Oj naczekałam się na tego boxa solidnie. Normalnie przychodzą na początku miesiąca, tym razem opóźnienie trwało ponad trzy tygodnie. I niby dostałam na początku maila, że może być opóźniona w związku z tajfunami jakie przeszły przez Japonię pod koniec września/początek października (może coś Wam się obiło o uszy), ale mimo wszystko trzy tygodnie?...
No ale nic to, pudełeczko w końcu jest już u mnie i mogę pokazać, czy tym razem uraczyła mnie ekipa #nmnl.
Jeżeli chcecie zobaczyć, co było w edycji wrześniowej i październikowej, wystarczy kliknąć w linki przy miesiącach, tam też są już informacje o idei #nmnl, no i kod rabatowy na pierwsze pudełko.

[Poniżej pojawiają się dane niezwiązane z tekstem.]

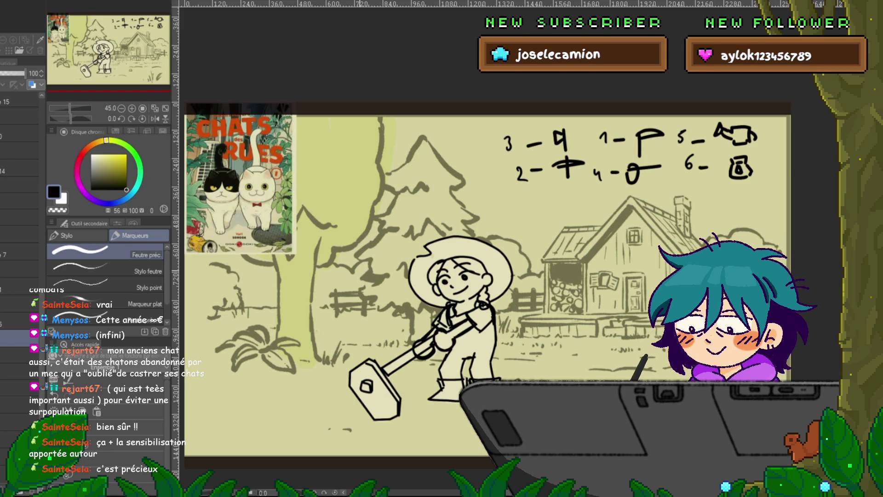
key(ctrl+t)
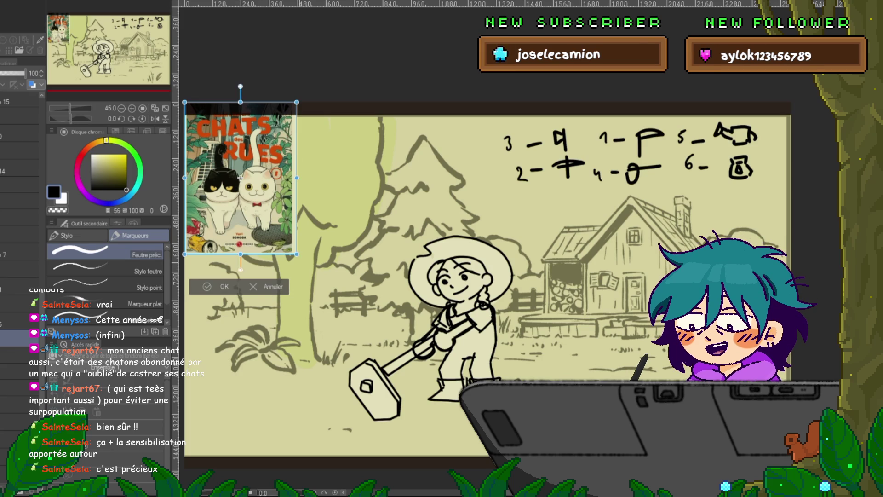
mouse_move(297, 253)
mouse_down()
mouse_move(398, 391)
mouse_move(368, 284)
mouse_up()
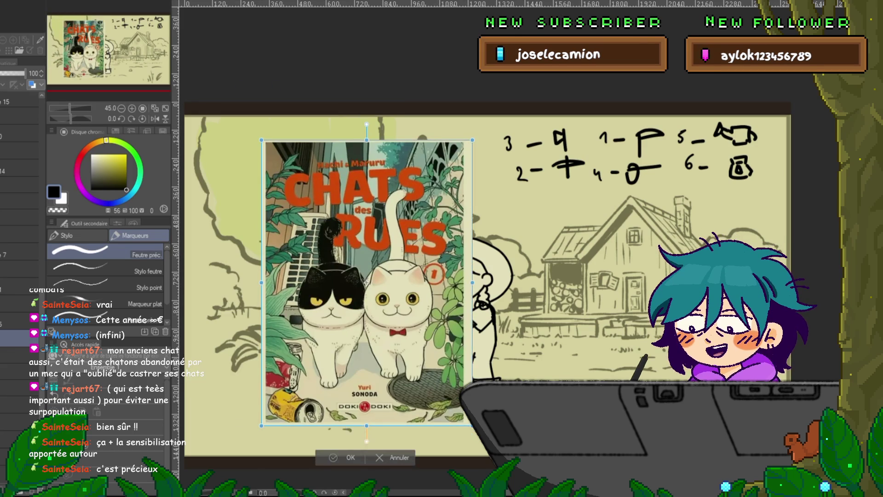
key(Return)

A teraz trochę o zawartości.
I na początek są dwa rozświetlacze z firmy C-TIVE. Firma została założona przez japońską celebrytkę, która jest jednocześnie aktorką, wokalistką, modelką i dodatkowo tańczy zawodowo - Chiaki Ito oraz słynną w Kraju Kwitnącej Wiśni wizażystkę aktorów - Igari Shinobu.

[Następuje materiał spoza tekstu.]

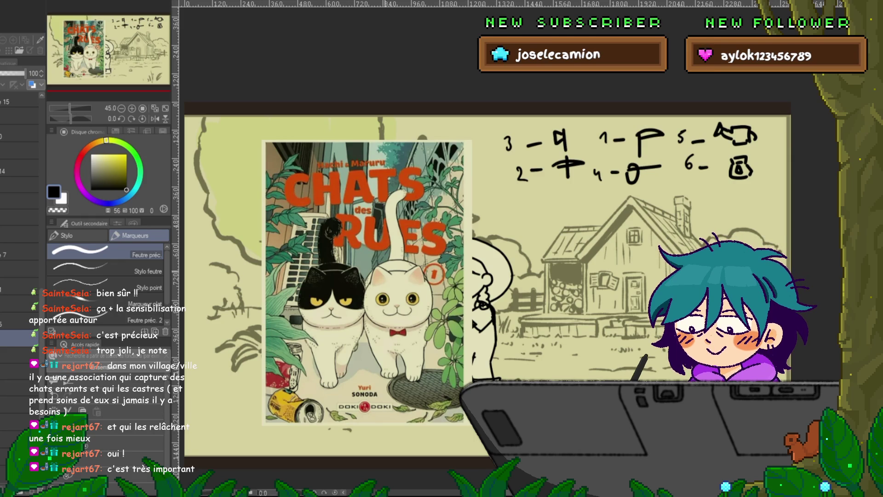
- Delete the pasted Chats des Rues cover, checking it stays gone after undo and redo
key(Delete)
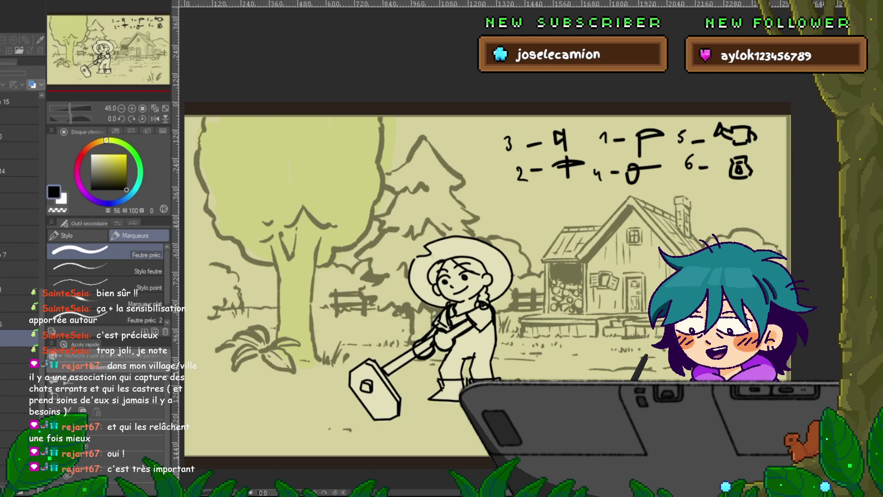
key(ctrl+z)
key(ctrl+y)
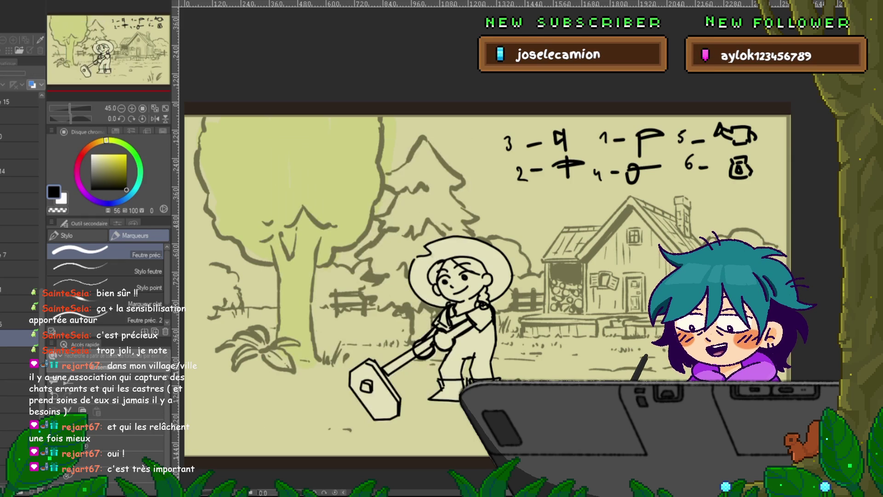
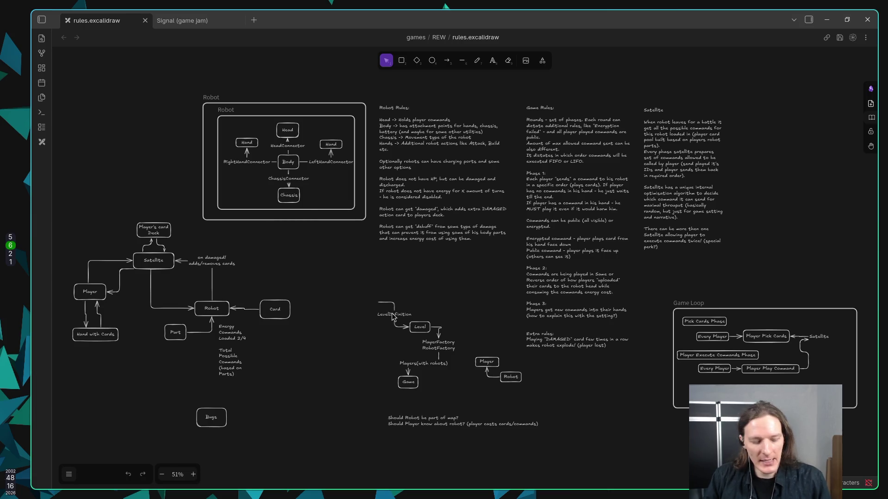
# Leave Obsidian for the Godot world scene, then go to Firefox and open a blank tab.
pyautogui.press('alt+Tab')
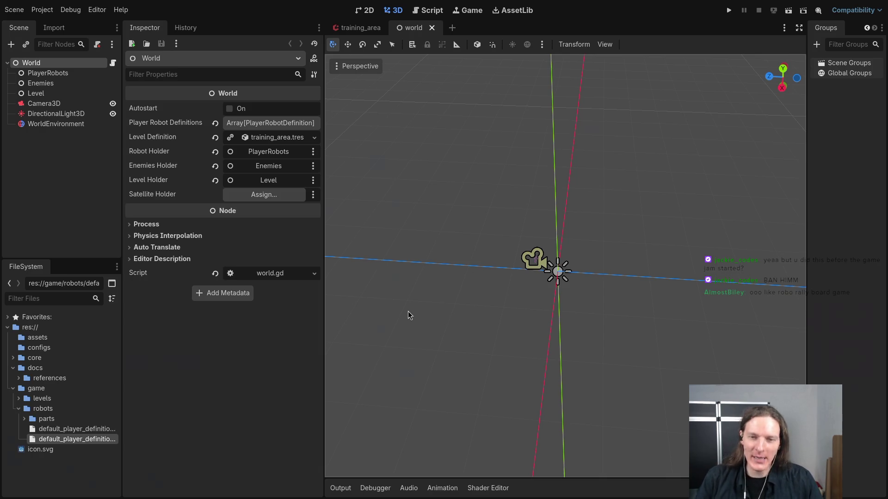
pyautogui.press('super+2')
pyautogui.click(812, 20)
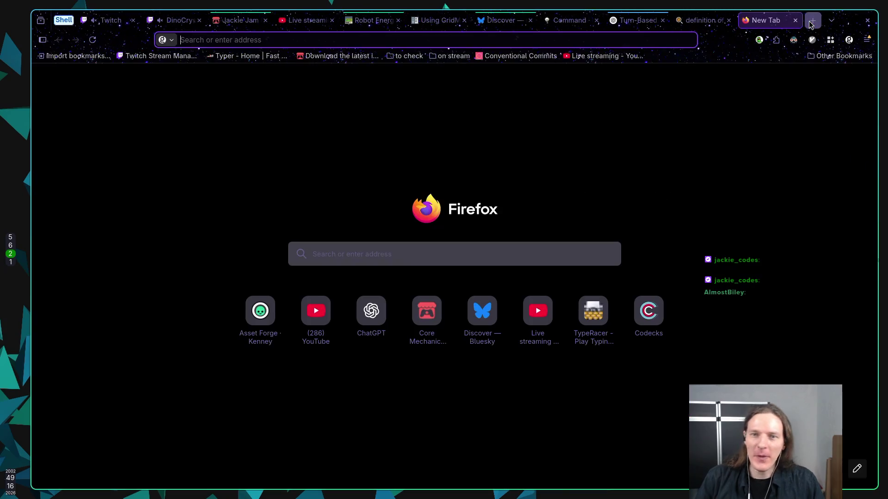
# Search Kagi for 'robo rally board game' and open the BoardGameGeek Robo Rally (2023) result.
pyautogui.write('r')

SWEET MAISON Macaraoon bath bomb. Kula kąpielowa w kształcie francuskiego makaroniku o pięknym zapachu zielonej herbaty. Nie mogę się zdecydować, żeby jej użyć, bo jest tak ładnie zapakowana, że aż mi szkoda tego niszczyć...
WITCH'S POUCH Peach Hand Cream. Azjatyckie kremy do rąk bardzo często spotykam w takiej
małej formie. Niby fajnie, bo do torebki, ale w tym przypadku żałuję, że jest tak mały. Nie chodzi już o cenę, ale o to, jak dobrze nawilża i pachnie cudownie, brzoskwiniowo. Nie jest to sztuczny owocowy zapach, jest to aromat dojrzałej brzoskwini, którą chce się właśnie zjeść!
BE CREATION Hand Mask. Maska do rąk zawarta w rękawiczkach. Muszę przyznać, że to bardzo wygodne rozwiązania, maski w rękawiczkach, czy jak w przypadku stóp - w skarpetkach. Przy moich przesuszonych dłoniach jest to coś, czego na pewno użyję i mam nadzieję, że spełni pokładane nadzieje.
Tak przedstawia się zawartość listopadowego pudełka. A Wam, jak się podoba?
Brak komentarzy:
Publikowanie komentarza
Dziękuję za każdy komentarz, to mocno motywuje.
Będzie mi również bardzo miło jeśli zaobserwujesz mojego bloga. :)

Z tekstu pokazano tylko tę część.